“Saya baru menjabat, jadi rencana akan dianggarkan kembali oleh Pemerintah Desa melalui Anggaran Dana Desa (ADD) untuk kelanjutan proyek tersebut di tahun 2024,” ujar Metu.

Warga juga menyayangkan keputusan mantan kepala desa, Rijal Poko, yang tetap melanjutkan proyek tersebut meski sudah mengetahui bahwa sumber air bersih berada di bawah, sedangkan rumah warga berada di atas.

Akibatnya, proyek tersebut tidak bisa dimanfaatkan oleh masyarakat dan menjadi mubazir.

Hingga berita ini dipublikasikan, mantan kepala desa Rijal Poko belum berhasil dikonfirmasi untuk memberikan penjelasan terkait hal ini.

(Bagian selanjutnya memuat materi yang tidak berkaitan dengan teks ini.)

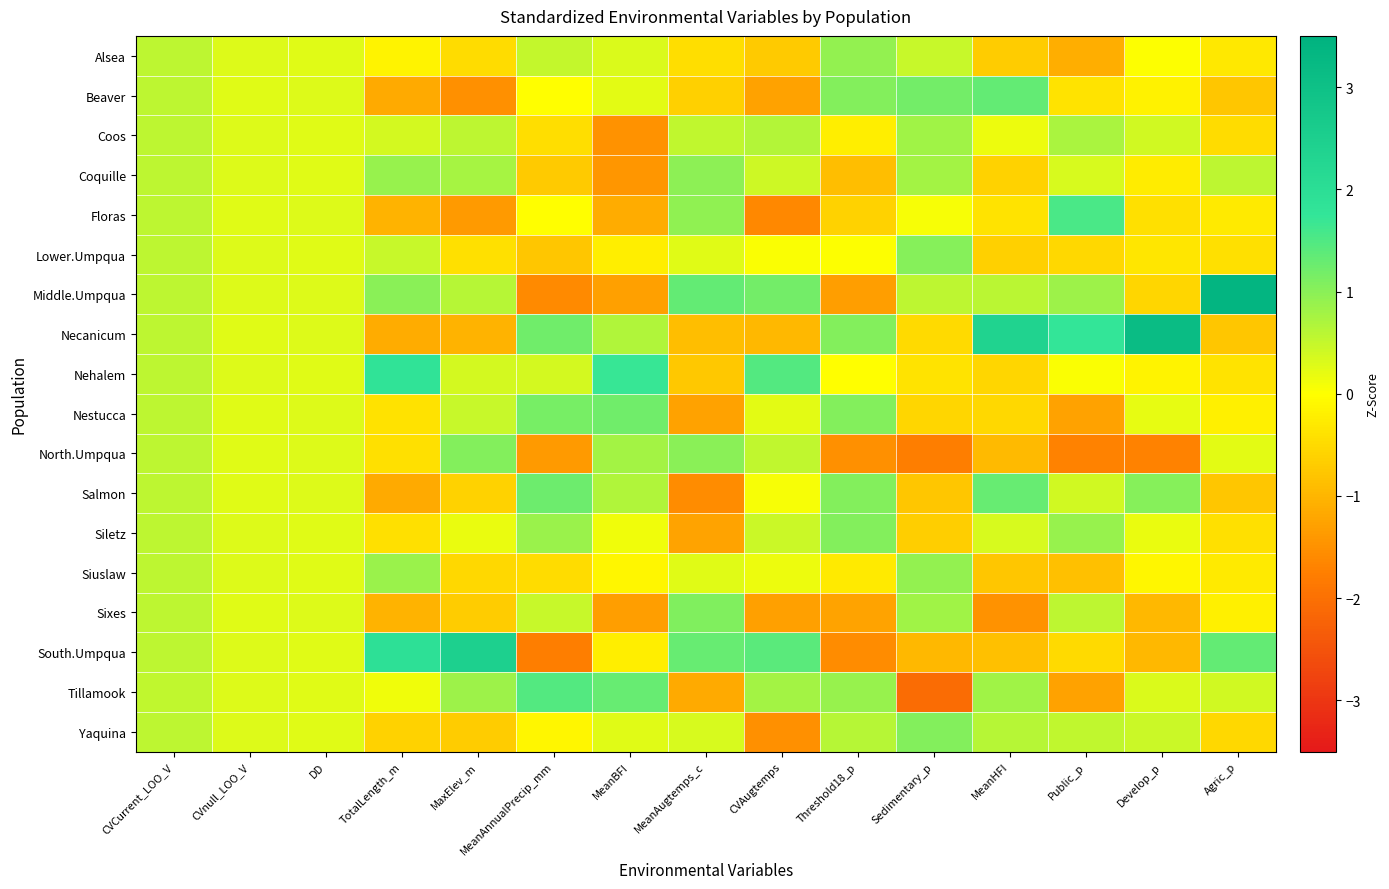

What is the maximum value shown in the chart?

3.4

Krisis air bersih ini menyoroti pentingnya perencanaan dan pelaksanaan proyek yang matang, terutama yang berhubungan dengan kebutuhan dasar masyarakat.

Diharapkan, pemerintah setempat dapat segera menyelesaikan masalah ini dan memastikan proyek air bersih yang sudah dibangun dapat memberikan manfaat bagi warga Desa Keaoen.